The second-year Lions receiver is all too familiar with this reconstructive ACL recovery process. Last year, he went through the same thing with his left knee.
In a way, that experience prepared Broyles for the tough months ahead, and has him optimistic he'll be back and even better in 2013.
"I definitely know where I need to be in Week 4, Week 8, Week 12 and things like that," he told Detroitlions.com right before an autograph session at WXYT-FM's SportsFest Saturday.
"I'm still in the pool and getting stronger every day. I have a lot more time around (Allen Park) this year to prepare myself for the season. I'm taking it step by step and enjoying the process, really."
When Broyles tore his left ACL at Oklahoma his senior season, he didn't become a Lion until he was five months into his rehab. This time around, he's had the benefit of a NFL-caliber training and rehabilitation center at his disposal from the outset and has been under the close watch of team doctors and trainers.
Broyles said when finally got back to 100 percent healthy on his left knee about a month into the 2012 season, it actually felt stronger than it did before.

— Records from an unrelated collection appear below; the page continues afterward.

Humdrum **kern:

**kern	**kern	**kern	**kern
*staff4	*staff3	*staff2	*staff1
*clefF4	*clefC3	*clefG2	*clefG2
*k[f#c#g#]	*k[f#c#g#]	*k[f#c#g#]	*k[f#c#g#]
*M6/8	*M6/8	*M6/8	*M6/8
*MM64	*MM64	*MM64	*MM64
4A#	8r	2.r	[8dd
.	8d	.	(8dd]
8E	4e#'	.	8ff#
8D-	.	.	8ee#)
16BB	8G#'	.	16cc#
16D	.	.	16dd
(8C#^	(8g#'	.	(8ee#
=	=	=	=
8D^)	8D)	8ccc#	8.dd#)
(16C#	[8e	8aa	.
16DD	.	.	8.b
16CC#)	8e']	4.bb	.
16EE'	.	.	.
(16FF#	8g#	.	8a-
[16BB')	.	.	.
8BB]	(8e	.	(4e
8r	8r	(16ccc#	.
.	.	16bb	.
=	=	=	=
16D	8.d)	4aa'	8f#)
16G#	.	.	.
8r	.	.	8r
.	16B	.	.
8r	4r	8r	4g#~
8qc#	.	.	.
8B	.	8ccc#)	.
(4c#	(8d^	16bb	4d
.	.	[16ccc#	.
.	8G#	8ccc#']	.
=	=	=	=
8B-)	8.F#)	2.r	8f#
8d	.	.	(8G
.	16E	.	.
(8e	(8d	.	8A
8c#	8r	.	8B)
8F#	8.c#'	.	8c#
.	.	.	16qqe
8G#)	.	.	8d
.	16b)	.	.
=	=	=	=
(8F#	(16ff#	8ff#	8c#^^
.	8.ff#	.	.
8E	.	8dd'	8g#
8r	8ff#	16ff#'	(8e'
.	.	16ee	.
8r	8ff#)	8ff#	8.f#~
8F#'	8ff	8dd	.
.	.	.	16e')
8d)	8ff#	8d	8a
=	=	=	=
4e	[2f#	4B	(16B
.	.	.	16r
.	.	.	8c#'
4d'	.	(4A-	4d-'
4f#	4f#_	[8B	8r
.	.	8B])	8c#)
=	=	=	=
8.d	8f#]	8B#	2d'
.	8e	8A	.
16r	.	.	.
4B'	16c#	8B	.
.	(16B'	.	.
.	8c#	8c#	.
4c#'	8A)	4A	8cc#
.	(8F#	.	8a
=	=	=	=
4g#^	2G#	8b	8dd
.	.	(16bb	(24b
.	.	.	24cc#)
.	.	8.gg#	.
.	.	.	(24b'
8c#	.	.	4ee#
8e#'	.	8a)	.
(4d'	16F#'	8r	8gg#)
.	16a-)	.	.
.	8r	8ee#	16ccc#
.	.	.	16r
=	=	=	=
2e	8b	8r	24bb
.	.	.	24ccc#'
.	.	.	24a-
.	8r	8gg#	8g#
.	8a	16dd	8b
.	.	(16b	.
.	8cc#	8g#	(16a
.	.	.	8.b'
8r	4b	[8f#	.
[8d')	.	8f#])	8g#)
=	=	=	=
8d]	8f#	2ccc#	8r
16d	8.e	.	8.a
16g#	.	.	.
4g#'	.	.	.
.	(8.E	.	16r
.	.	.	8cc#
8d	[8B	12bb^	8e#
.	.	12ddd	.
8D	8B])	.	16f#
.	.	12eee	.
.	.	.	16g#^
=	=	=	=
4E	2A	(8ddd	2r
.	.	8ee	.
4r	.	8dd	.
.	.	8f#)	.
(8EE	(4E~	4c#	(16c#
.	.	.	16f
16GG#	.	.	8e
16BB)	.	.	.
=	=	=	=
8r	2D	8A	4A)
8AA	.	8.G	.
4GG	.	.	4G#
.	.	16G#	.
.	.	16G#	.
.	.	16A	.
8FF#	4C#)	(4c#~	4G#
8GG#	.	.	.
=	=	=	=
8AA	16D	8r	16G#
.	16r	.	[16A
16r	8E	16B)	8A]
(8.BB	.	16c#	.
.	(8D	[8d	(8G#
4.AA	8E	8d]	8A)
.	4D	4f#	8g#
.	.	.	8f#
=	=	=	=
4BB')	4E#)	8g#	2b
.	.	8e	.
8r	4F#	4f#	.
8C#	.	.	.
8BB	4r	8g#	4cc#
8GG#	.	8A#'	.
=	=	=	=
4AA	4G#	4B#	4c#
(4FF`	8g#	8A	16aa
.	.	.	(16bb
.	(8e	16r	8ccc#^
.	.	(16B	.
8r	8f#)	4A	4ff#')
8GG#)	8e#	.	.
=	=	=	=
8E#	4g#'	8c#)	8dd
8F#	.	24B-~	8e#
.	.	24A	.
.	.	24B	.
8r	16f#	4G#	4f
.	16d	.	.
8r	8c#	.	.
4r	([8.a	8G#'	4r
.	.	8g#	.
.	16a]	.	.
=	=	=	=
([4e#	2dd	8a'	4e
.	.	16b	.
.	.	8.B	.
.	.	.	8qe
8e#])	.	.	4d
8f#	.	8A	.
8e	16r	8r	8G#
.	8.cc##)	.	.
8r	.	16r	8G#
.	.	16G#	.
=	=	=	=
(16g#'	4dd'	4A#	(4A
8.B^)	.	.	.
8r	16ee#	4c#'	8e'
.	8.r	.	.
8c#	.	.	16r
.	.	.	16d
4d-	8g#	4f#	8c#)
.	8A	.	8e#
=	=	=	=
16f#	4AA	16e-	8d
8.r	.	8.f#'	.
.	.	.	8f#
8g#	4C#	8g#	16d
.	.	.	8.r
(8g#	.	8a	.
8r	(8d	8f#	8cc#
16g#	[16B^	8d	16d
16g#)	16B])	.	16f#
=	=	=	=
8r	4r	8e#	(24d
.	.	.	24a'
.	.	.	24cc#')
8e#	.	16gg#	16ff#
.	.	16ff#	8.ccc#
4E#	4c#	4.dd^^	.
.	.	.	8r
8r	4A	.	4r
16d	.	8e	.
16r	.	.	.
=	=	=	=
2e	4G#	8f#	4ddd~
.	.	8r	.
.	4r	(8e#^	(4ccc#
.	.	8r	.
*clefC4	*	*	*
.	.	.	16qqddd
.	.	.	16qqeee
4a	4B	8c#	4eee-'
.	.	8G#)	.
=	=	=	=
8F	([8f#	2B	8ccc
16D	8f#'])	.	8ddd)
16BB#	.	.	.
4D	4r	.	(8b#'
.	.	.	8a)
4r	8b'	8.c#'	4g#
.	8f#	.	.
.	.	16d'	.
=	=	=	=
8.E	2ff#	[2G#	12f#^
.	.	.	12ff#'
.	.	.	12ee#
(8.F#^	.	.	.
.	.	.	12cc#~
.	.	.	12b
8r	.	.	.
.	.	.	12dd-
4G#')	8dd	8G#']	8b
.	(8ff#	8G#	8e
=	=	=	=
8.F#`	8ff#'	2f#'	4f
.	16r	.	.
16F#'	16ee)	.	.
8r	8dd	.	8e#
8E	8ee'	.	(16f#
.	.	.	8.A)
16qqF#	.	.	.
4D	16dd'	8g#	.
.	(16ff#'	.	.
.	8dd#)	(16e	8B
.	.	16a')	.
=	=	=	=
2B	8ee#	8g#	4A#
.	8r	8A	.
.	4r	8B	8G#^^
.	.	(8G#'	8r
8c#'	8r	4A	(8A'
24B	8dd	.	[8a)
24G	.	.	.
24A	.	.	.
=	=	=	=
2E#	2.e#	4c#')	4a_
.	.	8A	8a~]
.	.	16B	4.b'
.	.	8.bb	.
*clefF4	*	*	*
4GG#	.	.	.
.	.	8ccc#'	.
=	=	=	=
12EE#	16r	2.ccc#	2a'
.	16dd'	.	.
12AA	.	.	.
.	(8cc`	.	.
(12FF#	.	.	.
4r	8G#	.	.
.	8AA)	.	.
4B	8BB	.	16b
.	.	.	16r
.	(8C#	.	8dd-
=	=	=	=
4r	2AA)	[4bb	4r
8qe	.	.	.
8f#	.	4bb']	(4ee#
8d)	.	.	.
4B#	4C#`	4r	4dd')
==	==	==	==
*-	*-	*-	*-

In fact, a lot of athletes who have gone through modern reconstructive ACL surgery tell a similar story. The knee actually feels stronger and more stable once the muscle around it is built up.
"I could definitely tell there was more stability (in my left knee) and my right one feels just the same," Broyles said. "I have to continue to build the muscle around the joint to keep it safe, but it's sturdier than the one I was born with."
Broyles suffered the ACL tear to his right knee against the Colts Dec. 2. His surgery occured two weeks later than it did when his tore the left ACL at Oklahoma, but he says he's right on pace with where he needs to be to get back for the start of the season.
Vikings running back Adrian Peterson is the poster boy for ACL recoveries.
He had reconstructive ACL surgery in late December of 2011 – three weeks later than Broyles had his surgery this year – and was able to start Week 1 of the 2012 season and came nine yards short of breaking the NFL's single-season rushing record.
With the Lions able to monitor Broyles' progress every step of the way this time around - like the Vikings were able to do with Peterson – Broyles is hopeful for the same kind of recovery.
He thinks he'll come back stronger than he's ever been with his new knees.
The Lions are hopeful for the same outcome.